Other changes resulting from NIH Fiscal Policy for FY2012

All cost of living/inflationary adjustments will be removed for FY2012 and future years (though NIH will try to maintain one time changes e.g., equipment costs or additional personnel).

The complete NIH announcements are at and

For new NIH proposal budgets please use the $179,700 cap.

Ohio State implementation of the new salary cap

OSP staff are working on an implementation process that will allow the university to remain in compliance with the NIH requirements while at the same time limiting the impact on investigators.    For many awards, there will be no noticeable effect.  However, for those awards that require new project numbers or other adjustments, we will work with PIs and their staff to develop a minimally disruptive procedure.

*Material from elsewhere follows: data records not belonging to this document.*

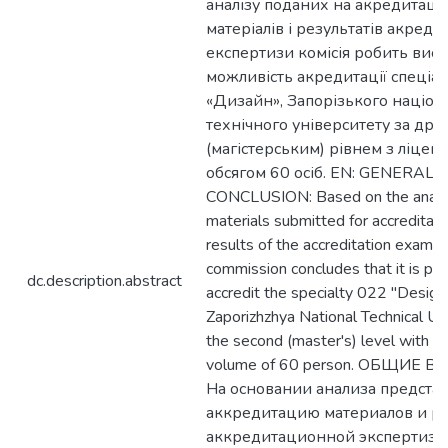
аналізу поданих на акредитаці
матеріалів і результатів акреди
експертизи комісія робить вис
можливість акредитації спеціал
«Дизайн», Запорізького націон
технічного університету за дру
(магістерським) рівнем з ліцен
обсягом 60 осіб. EN: GENERAL
CONCLUSION: Based on the analys
materials submitted for accreditati
results of the accreditation examina
commission concludes that it is pos
dc.description.abstract
accredit the specialty 022 "Design
Zaporizhzhya National Technical Uni
the second (master's) level with a 
volume of 60 person. ОБЩИЕ В
На основании анализа предста
аккредитацию материалов и ре
аккредитационной экспертизы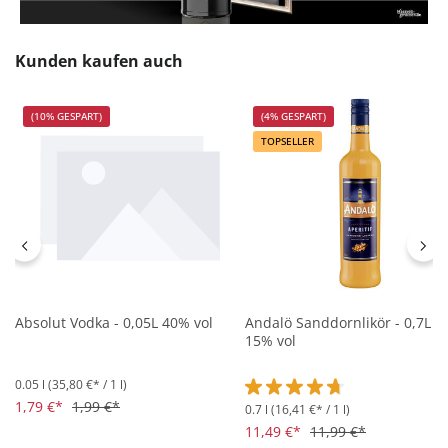
Produktgalerie überspringen
Kunden kaufen auch
(10% GESPART)
(4% GESPART)
TOPSELLER
Absolut Vodka - 0,05L 40% vol
Andalö Sanddornlikör - 0,7L
15% vol
0.05 l
(35,80 €* / 1 l)
1,79 €*
1,99 €*
0.7 l
(16,41 €* / 1 l)
Durchschnittliche Bewertung 
11,49 €*
11,99 €*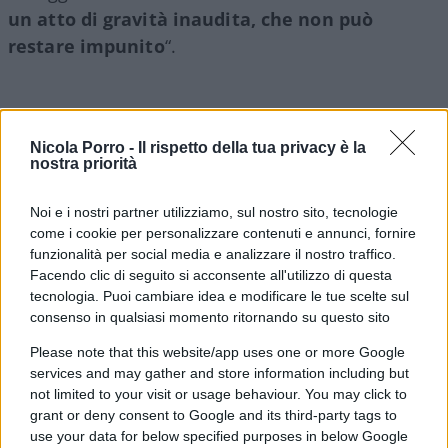
un atto di gravità inaudita, che non può
restare impunito
“.
Leggi anche:
Nicola Porro -
Il rispetto della tua privacy è la
nostra priorità
“Perdono per il silenzio colpevole”. La lezione di
Noi e i nostri partner utilizziamo, sul nostro sito, tecnologie
Meloni sulle Foibe
come i cookie per personalizzare contenuti e annunci, fornire
funzionalità per social media e analizzare il nostro traffico.
Facendo clic di seguito si acconsente all'utilizzo di questa
La vandalizzazione non può restare impunita, ha
tecnologia. Puoi cambiare idea e modificare le tue scelte sul
ragione la Meloni. Il perchè è semplice: questo
consenso in qualsiasi momento ritornando su questo sito
attacco rosso alla Foiba di Basovizza è
un’offesa
Please note that this website/app uses one or more Google
alla memoria e al dolore di un intero popolo
, è
services and may gather and store information including but
un modo per riaprire con violenza delle ferite mai
not limited to your visit or usage behaviour. You may click to
completamente rimarginate. Anche perchè non è
grant or deny consent to Google and its third-party tags to
use your data for below specified purposes in below Google
la prima volta che lapidi, luoghi e monumenti che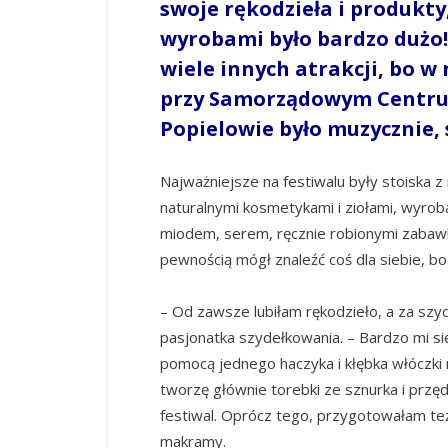
swoje rękodzieła i produkty
wyrobami było bardzo dużo!
wiele innych atrakcji, bo w 
przy Samorządowym Centrum 
Popielowie było muzycznie,
Najważniejsze na festiwalu były stoiska z
naturalnymi kosmetykami i ziołami, wyrob
miodem, serem, ręcznie robionymi zabawk
pewnością mógł znaleźć coś dla siebie, 
– Od zawsze lubiłam rękodzieło, a za szyd
pasjonatka szydełkowania. – Bardzo mi si
pomocą jednego haczyka i kłębka włóczk
tworzę głównie torebki ze sznurka i przęd
festiwal. Oprócz tego, przygotowałam te
makramy.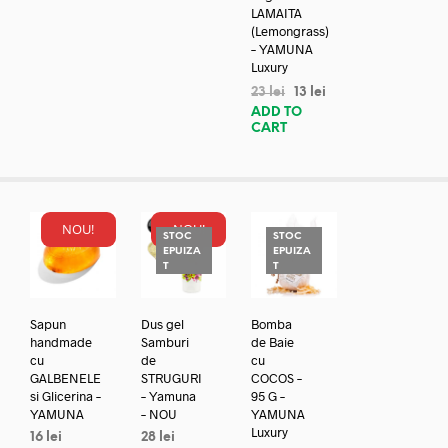
LAMAITA
(Lemongrass)
– YAMUNA
Luxury
23
lei
13
lei
ADD TO
CART
NOU!
NOU!
STOC
STOC
EPUIZA
EPUIZA
T
T
Sapun
Dus gel
Bomba
handmade
Samburi
de Baie
cu
de
cu
GALBENELE
STRUGURI
COCOS –
si Glicerina –
– Yamuna
95 G –
YAMUNA
– NOU
YAMUNA
Luxury
16
lei
28
lei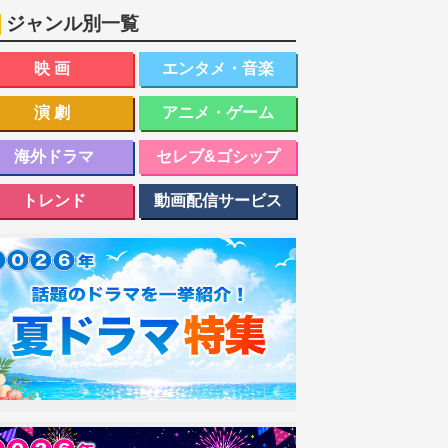
ジャンル別一覧
映画
エンタメ・音楽
演劇
アニメ・ゲーム
海外ドラマ
セレブ&ゴシップ
トレンド
動画配信サービス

The Level II salary cap will apply to all HHS entities, not just NIH, AHRQ and SAMHSA.  However, NIH is the only entity that has issued implementation guidance.  We will share additional information as it becomes available.

Category : NIH

NIH eliminates error correction window; restricts post-submission of corrected materials

Mon, 7th February, 2011

Beginning January 25, 2011, NIH Applicants will no longer have the 2 days after the deadline “error correction window” to work through errors encountered by eRA Commons (see NOT-OD-10-123). An application submitted after 5 pm on the deadline day to correct errors/warnings will be considered late and may not be assigned for peer review or funding consideration. Here are some helpful tips to ensure a successful submission:

  • This change in NIH policy means it is important to identify errors while there is still time to correct them. NIH, AHRQ and NIOSH encourage applicants to submit in advance of the due date to take advantage of the opportunity to correct errors and warnings and to review the application in the eRA Commons before the deadline.
    • Applicants still will be able to view their application and reject and submit a corrected application prior to the submission deadline.
    • OSP strongly urges applicants to build enough time into their submission schedule to carefully review the application image in Cayuse and make any needed adjustments before the deadline.
  • Submission of corrected materials after the deadline is severely restricted. The new NIH policy on post-submission application materials (NOT-OD-10-115) restricts post-submission changes to those resulting from unforeseen administrative issues and eliminates the opportunity to replace an out of date biosketch or incorrect version of Specific Aims post-submission. The information included in your application at the proposal deadline will be considered the final proposal.
  • The application viewing window is NOT the same as an error correction window. Applicants will still have an eRA Commons “application viewing window” for two business days after their application is submitted to view the assembled application image as it will be seen by reviewers.
    • After the proposal deadline, the application viewing window cannot be used to correct errors unless the errors are due to Federal system issues and are appropriately documented and verified by NIH support staff. Please note: Problems with computer systems at the applicant organization are not considered system issues.
    • System issues must be reported to the eRA Helpdesk by your SPO on or before the deadline and will be investigated by NIH on a case by case basis. Contact your SPO if you believe your application has an error due to Federal system issues.